An introduction to Product 360 - Web Search and how it works with Elasticsearch.

Product 360 - Web Search uses Elasticsearch 7.2.x. Please take care that most of the information about Elasticsearch are related to version 7.x and higher.

Introduction

Elasticsearch is a search engine based on the Lucene library. It provides a distributed, multitenant-capable full-text search engine with an HTTP web interface and schema-free JSON documents. Elasticsearch is developed in Java.

It has the following features:

  • Uses the Lucene library for full-text search

  • Faceted navigation

  • Query language supports structured as well as textual search

  • Flexible relevance - boost through function queries

  • JSON output formats over HTTP

  • Kibana - administration interface

  • Multi languages support

  • Multi-value fields

  • Extensible through plugins

  • Caching - queries, filters, and documents

Tolerant Searches with Elasticsearch

Elasticsearch provides capability to perform tolerant searches like Google does.

Examples:

Elasticsearch Text Analysis

Given word

Result

Ngram

election

elec, lect, ecti, ctio,tion

Stemmer, Snowball

work

works, working, worked, ...

Internal Structure

Elasticsearch and the underlying Lucene framework uses an index to perform fast full-text searches.The concept is to ensure to get fast search response. The index takes more time to build.

Elasticsearch index is also called an inverted index, because it inverts a page-centric data structure (page -> words) to a keyword-centric data structure (word -> pages).

In database terminology, a Elasticsearch index corresponds to a table, a Elasticsearch document corresponds to a table row, and a Elasticsearch field corresponds to a table column.

images/download/attachments/239797671/es_indx_doc_struc.png

The index data are stored as de-normalized documents. Each documents contains fields which contains all necessary Product 360 data.

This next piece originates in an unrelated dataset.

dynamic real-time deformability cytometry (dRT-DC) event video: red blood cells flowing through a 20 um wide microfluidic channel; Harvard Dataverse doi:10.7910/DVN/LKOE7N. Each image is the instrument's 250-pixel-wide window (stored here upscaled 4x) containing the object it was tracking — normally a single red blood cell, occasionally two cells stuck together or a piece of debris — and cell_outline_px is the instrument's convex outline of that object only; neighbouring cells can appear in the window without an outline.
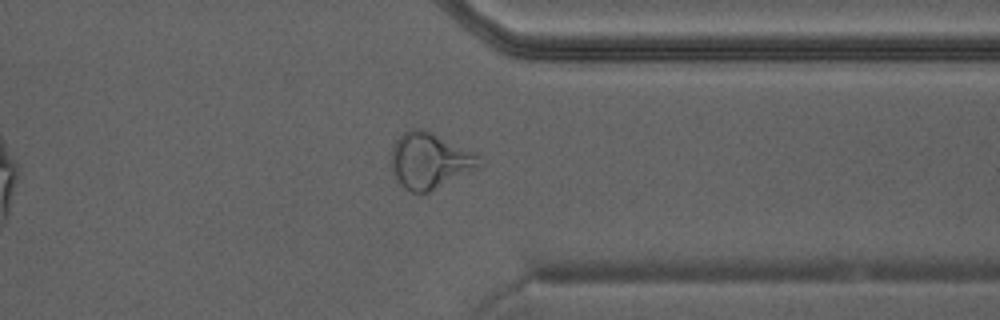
{"species": "Egyptian fruit bat (a non-hibernating species)", "species_latin": "Rousettus aegyptiacus", "temperature_condition": "warm", "stored_images_in_passage": 28, "camera_frame_rate_fps": 3000, "um_per_image_px": 0.085, "animal": {"sex": "male"}, "frame": {"image": 1, "passage_image": 24, "time_ms": 7.667, "image_size_px": [1000, 320], "cell_outline_px": [[484, 164], [432, 192], [412, 192], [404, 188], [392, 176], [392, 148], [396, 140], [404, 132], [412, 128], [420, 128], [432, 132], [476, 152], [480, 156]], "centroid_in_image_um": [36.55, 13.66], "position_along_channel_um": 374.9, "area_um2": 28.96}}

Web Search supported Elasticsearch Field Types

Each field defined in Web Search needs to adhere to any of the following Elasticsearch field types -

  • text

  • keyword

  • long

  • integer

  • double

  • float

Elasticsearch Analyzers, Tokenizers and Token Filters

Elasticsearch Analyzers, Tokenizers and Token Filters are defined in each index configuration file.

These help to perform better searches by indexing unstructured data. Each field can have its own set of analyzers, tokenizers and token filters.

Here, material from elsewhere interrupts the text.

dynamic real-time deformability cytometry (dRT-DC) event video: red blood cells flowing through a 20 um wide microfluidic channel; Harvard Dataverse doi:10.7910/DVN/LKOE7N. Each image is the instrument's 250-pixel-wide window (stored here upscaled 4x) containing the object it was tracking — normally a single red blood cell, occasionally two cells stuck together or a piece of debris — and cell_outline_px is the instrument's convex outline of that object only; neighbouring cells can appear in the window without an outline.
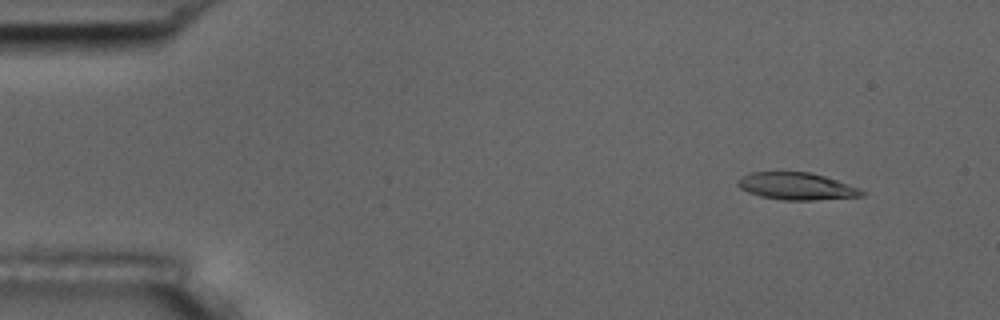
{"species": "common noctule bat (a hibernating species)", "species_latin": "Nyctalus noctula", "temperature_condition": "room temperature", "stored_images_in_passage": 4, "camera_frame_rate_fps": 3000, "um_per_image_px": 0.085, "animal": {"sex": "male", "body_mass_g": 17.5, "forearm_length_mm": 52.3}, "frame": {"image": 1, "passage_image": 2, "time_ms": 1.333, "image_size_px": [1000, 320], "cell_outline_px": [[868, 192], [864, 196], [816, 200], [784, 200], [760, 196], [748, 192], [740, 188], [736, 184], [736, 180], [740, 176], [752, 172], [808, 172], [824, 176], [860, 188]], "centroid_in_image_um": [67.71, 15.83], "position_along_channel_um": 17.3, "area_um2": 19.77}}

More details on their usage can be found on the here: Text Analysis

Boost Factor

Each field can be assigned with a boost factor to get a better score value and to influence the order of the search result.

Parent-Child Relationship

Elasticsearch supports parent-child relationships using a special join field.

In Web Search, we can have an index containing Product, Variant and Item records' hierarchy using this join.